Der zweite Teil der Trilogie “SCUM SCAM SCUM” spielt in einer sanierten Altbauwohnung, die ausschließlich mit Designklassikern ausgestattet ist und handelt von einem missglückten Dinner-Abend. Laura, eine der Protagonist*innen, lädt dort zu einem geselligen Abendessen ein, vornehmlich aber nur, um mit einem Johnny Depp Double anzugeben. Sie täuscht zunächst vor, mit dem Schauspieler befreundet zu sein. Das erfolglose Streben nach Anerkennung innerhalb des Freund*innenkreises wird in tragisch-komischen Szenen auf die Spitze getrieben, beispielsweise betritt der erfolglose Architekt Ben die Wohnung in einem gebastelt wirkenden Hochaus-Kostüm eines nie realisierten Gebäudeplans.

Nach und nach werden während des Abendessens die wahren Motive der Protagonist*innen auf schnippische, humoristische Art und Weise entlarvt, wodurch “SCUM SCAM SCUM” den Betrachter*innen stellenweise eine lang-ersehnte Leichtigkeit gewährt.

Frieder Haller, 24/7 ist kein Leben (Filmstill), 2023, HD-Video, 35 min. 
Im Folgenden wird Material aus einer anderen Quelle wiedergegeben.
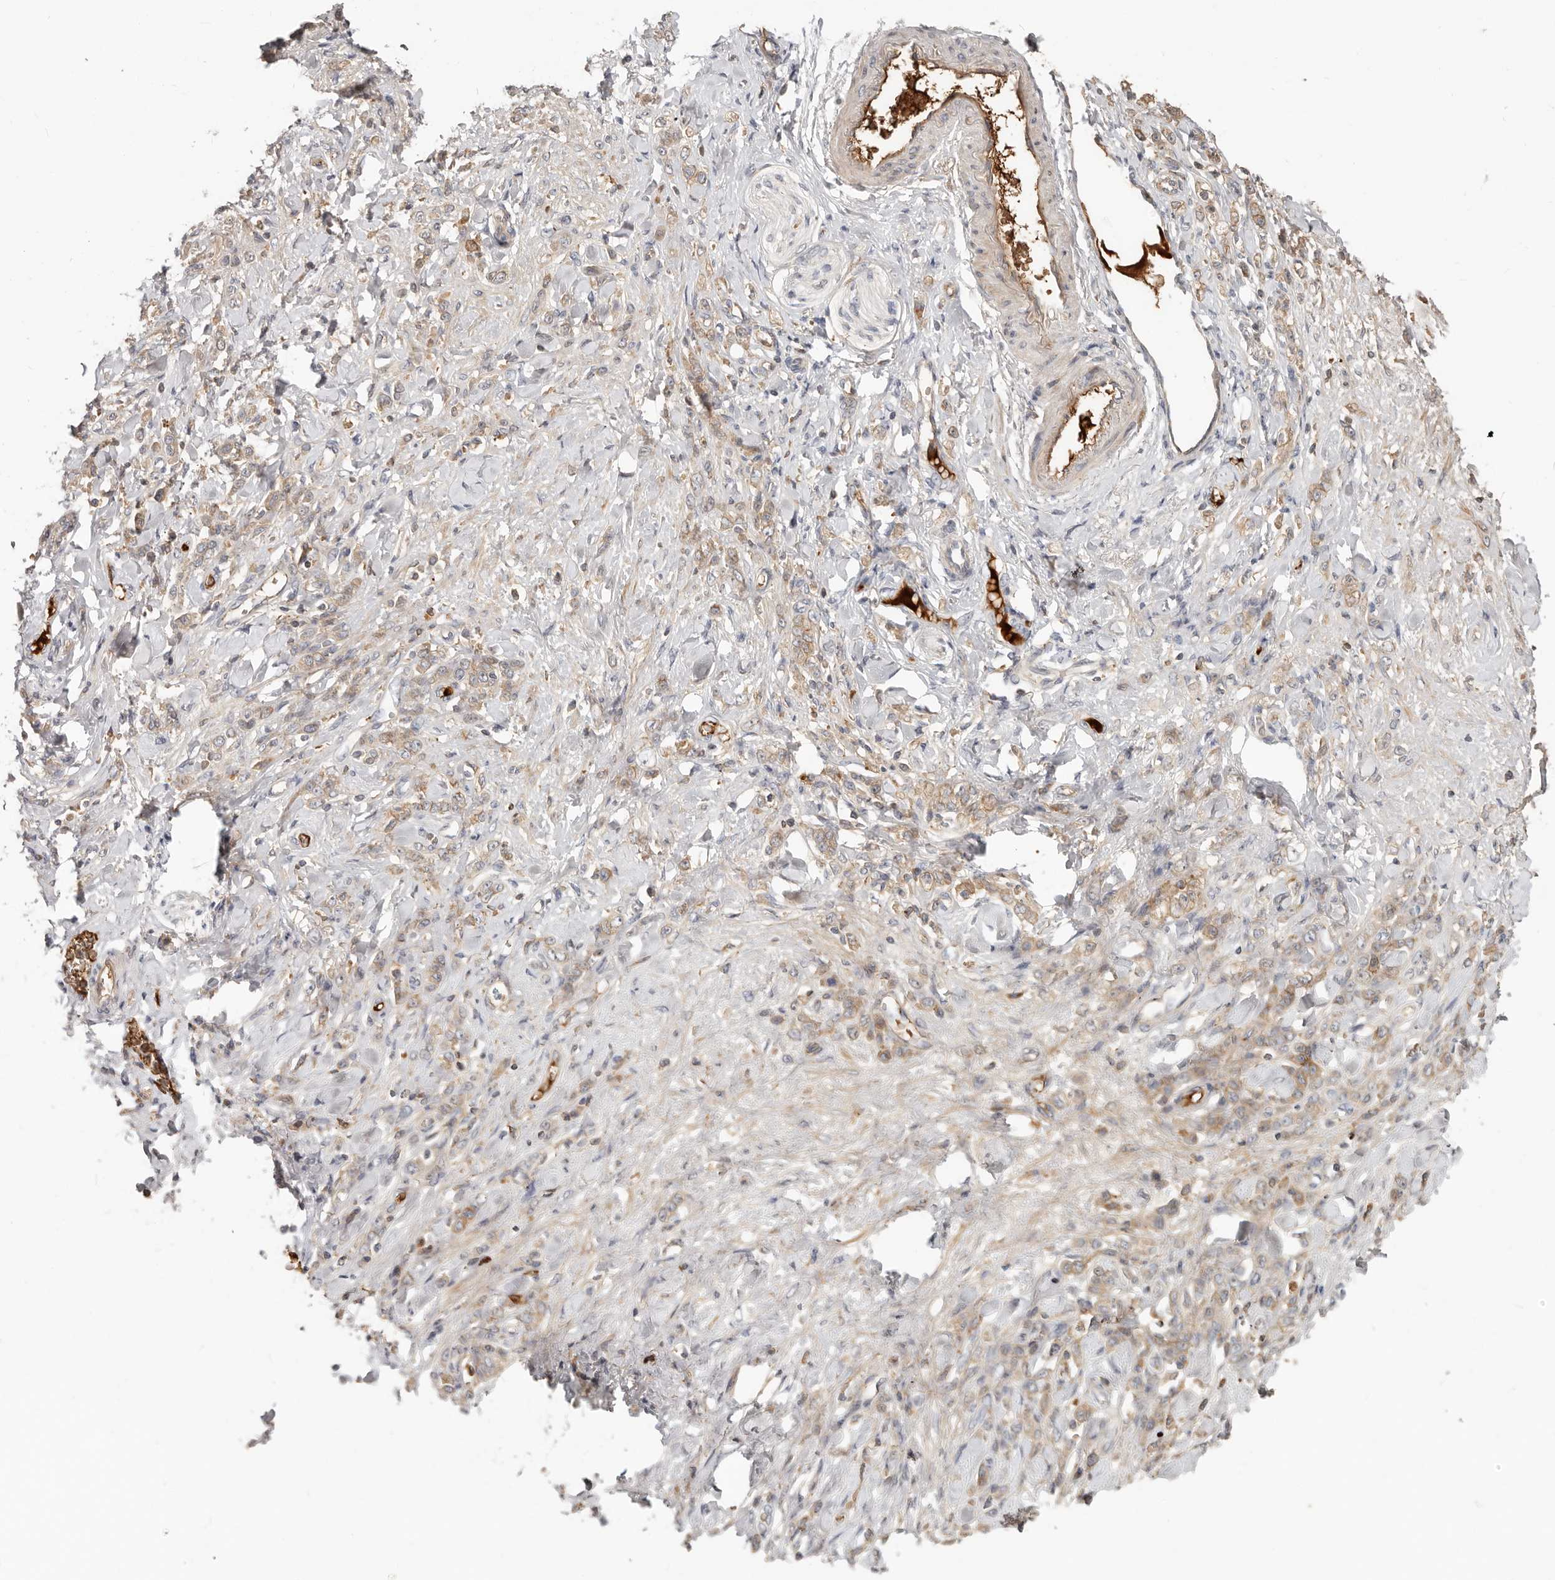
{"staining": {"intensity": "moderate", "quantity": ">75%", "location": "cytoplasmic/membranous"}, "tissue": "stomach cancer", "cell_type": "Tumor cells", "image_type": "cancer", "snomed": [{"axis": "morphology", "description": "Normal tissue, NOS"}, {"axis": "morphology", "description": "Adenocarcinoma, NOS"}, {"axis": "topography", "description": "Stomach"}], "caption": "Brown immunohistochemical staining in human stomach cancer shows moderate cytoplasmic/membranous expression in approximately >75% of tumor cells.", "gene": "MTFR2", "patient": {"sex": "male", "age": 82}}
Neben der zynischen Gleichgültigkeit betonen Hallers Charaktere vor allem durch generell vorherrschende Feindseligkeit und Misstrauen die Unsicherheiten ihrer Mitmenschen und empfinden Freude dabei, die Schwächen der anderen aufzudecken. Dennoch gibt es kurze Momente der gegenteiligen Anteilnahme, wie beispielsweise einen in “24/7 ist kein Leben”, in dem sich die drei Höllen-Verdammten als gigantische Gesichter hinter den Fenstern einer Miniatur-Kulisse eines Therapieraums auftauchen und über Therapieerfahrungen sprechen.

“24/7 ist kein Leben” bildet als neuestes Werk Hallers den filmischen Abschluss der Trilogie. Der Film bezieht sich auf Jean Paul Sartres Theaterstück “Geschlossene Gesellschaft” und porträtiert drei Menschen, die sich in der Hölle wiederfinden. Als die letzte Person der Gruppe, Donna, in der Hölle ankommt, wird sie schroff mit dem Satz “Bei uns küsst man sich dreimal” gemaßregelt. Es wird schnell ersichtlich, dass sie als Neuankömmling gegenüber der bestehenden Ordnung als Bedrohung wahrgenommen wird.
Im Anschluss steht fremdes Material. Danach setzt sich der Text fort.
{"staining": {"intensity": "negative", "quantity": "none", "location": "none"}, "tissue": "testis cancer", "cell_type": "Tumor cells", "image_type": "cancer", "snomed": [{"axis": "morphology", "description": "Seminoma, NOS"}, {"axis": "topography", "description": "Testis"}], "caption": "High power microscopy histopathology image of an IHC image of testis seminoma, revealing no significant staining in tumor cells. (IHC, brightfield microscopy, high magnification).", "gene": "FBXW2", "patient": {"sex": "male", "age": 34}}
Frieder Haller, Von der Unmöglichkeit einer schönen Küche, 2023, Ausstellungsansicht Kunstverein Harburger Bahnhof, Foto: Fred Dott

Nach und nach scheint sich die Gesellschaft auf die neue Dreisamkeit einzustellen. Am Ende wird jedoch klar, dass alle dort Anwesenden von Selbstzweifeln, erhöhter Selbstwahrnehmung und Rachsucht geplagt sind und ein harmonisches Miteinander ein utopisches Ziel für sie wäre.

Hallers Kammerspiele sind pointierte, schonungslose und soziologische Studien zwischenmenschlicher Beziehungsdynamiken. Die Geschichten seiner szenischen Inszenierungen üben eine unglaublich immersive Kraft aus, denn die spezifischen Momente und Szenerien aus alltäglichen Situationen, die er in seiner Trilogie behandelt, sind universell. Sie erzählen nicht zuletzt vom Leben in der modernen Großstadt, geprägt vom selbstverliebten Individualismus durch bewusst eingesetzte kulturelle Distinktionen; durch die Komik wird erst spät bewusst, dass sein Werk einen Spiegel vorsetzt.

WANN: Die Ausstellung “Von der Unmöglichkeit einer schönen Küche” läuft noch bis einschließlich Sonntag, den 6. August.
WO: Kunstverein Harburger Bahnhof, Hannoversche Straße 85, 21079 Hamburg.